I’m a pessimist when it comes to situations like this. I told Tsuki not to hold back from meeting new people and to be clear about what she wants from that friendship, and mentally prepared for any outcome. I don’t want to see my friend crying if Misaki rejects her in the future. It’s easy for me to talk like this because I’m single and not in that situation. Throughout the years, I’ve considered how certain actions can worsen a relationship. However, I still believe that love is one of the most beautiful feelings in the world unless we distort it ourselves. It’s so unsettling to see Tsuki being so blind in love that the major red flags in her situationship.
[Edit(2023): In the last 5 years, Tsuki and I haven’t stayed in touch. I always get jealous when I see her going to 10 or more wedding and birthday parties every year, traveling alone or with friends and family.
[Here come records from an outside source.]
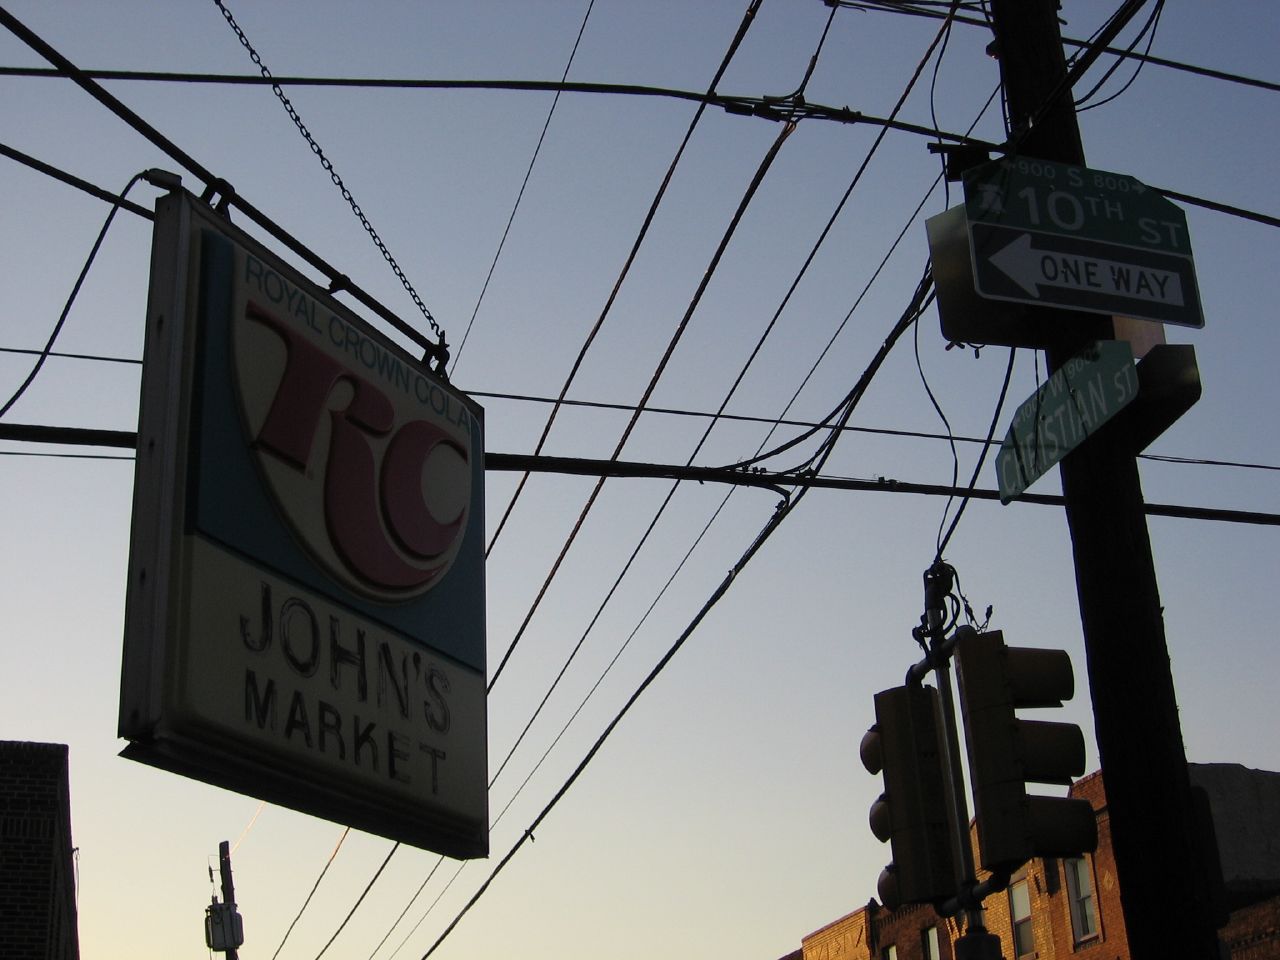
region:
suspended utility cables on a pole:
[12, 4, 1277, 653]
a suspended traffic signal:
[839, 510, 1102, 915]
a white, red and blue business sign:
[82, 132, 524, 865]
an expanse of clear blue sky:
[0, 10, 1270, 759]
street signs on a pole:
[890, 120, 1210, 483]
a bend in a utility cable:
[698, 369, 882, 513]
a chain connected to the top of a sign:
[199, 0, 489, 387]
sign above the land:
[19, 203, 622, 883]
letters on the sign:
[213, 316, 523, 612]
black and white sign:
[933, 194, 1225, 378]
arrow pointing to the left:
[876, 210, 1216, 416]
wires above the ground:
[428, 165, 908, 629]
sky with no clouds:
[668, 549, 872, 843]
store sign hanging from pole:
[82, 187, 517, 870]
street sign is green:
[949, 140, 1195, 268]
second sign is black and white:
[960, 209, 1212, 342]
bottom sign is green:
[974, 334, 1144, 509]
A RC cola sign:
[101, 185, 492, 876]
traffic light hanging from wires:
[860, 280, 1103, 916]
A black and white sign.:
[957, 221, 1211, 363]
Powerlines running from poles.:
[3, 3, 1277, 946]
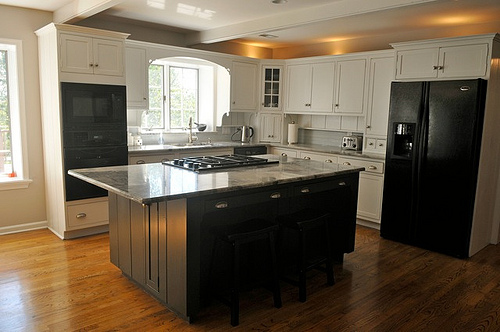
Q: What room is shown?
A: It is a kitchen.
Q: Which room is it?
A: It is a kitchen.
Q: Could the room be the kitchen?
A: Yes, it is the kitchen.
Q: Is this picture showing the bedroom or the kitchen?
A: It is showing the kitchen.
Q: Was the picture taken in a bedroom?
A: No, the picture was taken in a kitchen.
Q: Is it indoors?
A: Yes, it is indoors.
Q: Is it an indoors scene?
A: Yes, it is indoors.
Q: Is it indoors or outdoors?
A: It is indoors.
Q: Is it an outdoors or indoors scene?
A: It is indoors.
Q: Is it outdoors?
A: No, it is indoors.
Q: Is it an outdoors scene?
A: No, it is indoors.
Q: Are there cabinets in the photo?
A: Yes, there is a cabinet.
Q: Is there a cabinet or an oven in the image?
A: Yes, there is a cabinet.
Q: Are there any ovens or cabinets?
A: Yes, there is a cabinet.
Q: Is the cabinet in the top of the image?
A: Yes, the cabinet is in the top of the image.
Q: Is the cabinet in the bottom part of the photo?
A: No, the cabinet is in the top of the image.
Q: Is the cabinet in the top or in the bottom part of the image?
A: The cabinet is in the top of the image.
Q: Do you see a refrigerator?
A: Yes, there is a refrigerator.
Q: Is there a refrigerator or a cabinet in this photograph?
A: Yes, there is a refrigerator.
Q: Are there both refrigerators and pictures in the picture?
A: No, there is a refrigerator but no pictures.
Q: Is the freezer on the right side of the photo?
A: Yes, the freezer is on the right of the image.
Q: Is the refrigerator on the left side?
A: No, the refrigerator is on the right of the image.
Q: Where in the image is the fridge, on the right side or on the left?
A: The fridge is on the right of the image.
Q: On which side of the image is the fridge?
A: The fridge is on the right of the image.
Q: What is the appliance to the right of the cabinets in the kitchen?
A: The appliance is a refrigerator.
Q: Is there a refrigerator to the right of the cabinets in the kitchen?
A: Yes, there is a refrigerator to the right of the cabinets.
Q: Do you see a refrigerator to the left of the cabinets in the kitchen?
A: No, the refrigerator is to the right of the cabinets.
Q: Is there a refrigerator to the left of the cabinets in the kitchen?
A: No, the refrigerator is to the right of the cabinets.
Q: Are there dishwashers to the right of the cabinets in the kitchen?
A: No, there is a refrigerator to the right of the cabinets.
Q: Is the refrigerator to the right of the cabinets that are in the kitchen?
A: Yes, the refrigerator is to the right of the cabinets.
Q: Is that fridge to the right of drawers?
A: No, the fridge is to the right of the cabinets.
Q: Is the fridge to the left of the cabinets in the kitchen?
A: No, the fridge is to the right of the cabinets.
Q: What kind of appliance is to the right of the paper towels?
A: The appliance is a refrigerator.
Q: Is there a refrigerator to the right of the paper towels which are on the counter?
A: Yes, there is a refrigerator to the right of the paper towels.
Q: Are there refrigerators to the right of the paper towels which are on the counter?
A: Yes, there is a refrigerator to the right of the paper towels.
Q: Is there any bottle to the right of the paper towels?
A: No, there is a refrigerator to the right of the paper towels.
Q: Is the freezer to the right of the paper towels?
A: Yes, the freezer is to the right of the paper towels.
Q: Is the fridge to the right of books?
A: No, the fridge is to the right of the paper towels.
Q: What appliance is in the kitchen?
A: The appliance is a refrigerator.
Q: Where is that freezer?
A: The freezer is in the kitchen.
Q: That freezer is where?
A: The freezer is in the kitchen.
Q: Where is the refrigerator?
A: The freezer is in the kitchen.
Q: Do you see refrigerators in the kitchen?
A: Yes, there is a refrigerator in the kitchen.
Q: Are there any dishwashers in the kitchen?
A: No, there is a refrigerator in the kitchen.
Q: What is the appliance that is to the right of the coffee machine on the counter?
A: The appliance is a refrigerator.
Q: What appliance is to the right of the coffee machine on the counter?
A: The appliance is a refrigerator.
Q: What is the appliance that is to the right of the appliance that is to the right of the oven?
A: The appliance is a refrigerator.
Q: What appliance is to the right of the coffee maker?
A: The appliance is a refrigerator.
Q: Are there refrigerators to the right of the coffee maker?
A: Yes, there is a refrigerator to the right of the coffee maker.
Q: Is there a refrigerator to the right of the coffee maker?
A: Yes, there is a refrigerator to the right of the coffee maker.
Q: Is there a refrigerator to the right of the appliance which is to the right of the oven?
A: Yes, there is a refrigerator to the right of the coffee maker.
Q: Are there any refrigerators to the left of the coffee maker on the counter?
A: No, the refrigerator is to the right of the coffee machine.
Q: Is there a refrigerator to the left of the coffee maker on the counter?
A: No, the refrigerator is to the right of the coffee machine.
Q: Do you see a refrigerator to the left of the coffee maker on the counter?
A: No, the refrigerator is to the right of the coffee machine.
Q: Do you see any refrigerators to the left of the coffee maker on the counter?
A: No, the refrigerator is to the right of the coffee machine.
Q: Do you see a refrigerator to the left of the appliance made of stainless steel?
A: No, the refrigerator is to the right of the coffee machine.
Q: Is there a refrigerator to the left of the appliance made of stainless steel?
A: No, the refrigerator is to the right of the coffee machine.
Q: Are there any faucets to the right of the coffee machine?
A: No, there is a refrigerator to the right of the coffee machine.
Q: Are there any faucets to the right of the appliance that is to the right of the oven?
A: No, there is a refrigerator to the right of the coffee machine.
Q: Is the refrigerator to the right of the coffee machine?
A: Yes, the refrigerator is to the right of the coffee machine.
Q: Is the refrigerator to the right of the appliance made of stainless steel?
A: Yes, the refrigerator is to the right of the coffee machine.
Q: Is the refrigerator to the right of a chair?
A: No, the refrigerator is to the right of the coffee machine.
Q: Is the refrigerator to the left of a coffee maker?
A: No, the refrigerator is to the right of a coffee maker.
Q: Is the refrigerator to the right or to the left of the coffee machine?
A: The refrigerator is to the right of the coffee machine.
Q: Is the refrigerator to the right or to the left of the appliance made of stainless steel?
A: The refrigerator is to the right of the coffee machine.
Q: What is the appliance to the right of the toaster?
A: The appliance is a refrigerator.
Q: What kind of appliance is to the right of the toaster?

I decided not to keep up with her seemingly perfect life on social media. I need to be grateful for everything that I have in my own life than constantly trying to find the lacks.
However, there’s something else I want to address. While I can’t tell you readers what happened between Tsuki and Misaki, many of my other girlfriends have shared similar experiences. It’s sad that we are so caught up in our emotions that we fail to see the major red flags right in front of us. The number of situationships has been increasing dangerously, indicating a lack of commitment in people. In this context, someone said something simple yet powerful. I wholeheartedly agree with the statement and want to share it with all of you: Never choose the person who gives you mixed signals; if someone truly loves you, they would never risk the chance to be with you. Don’t let your low self-esteem, confidence issues, loneliness or desperation convince you that you don’t deserve someone committed to you. Of course, there will always be some red flags – none of us is perfect. Perhaps it’s time we start asking ourselves why we keep attracting non-committal and toxic partners every time? What can we do better to ensure that we also receive the love and respect we long for?]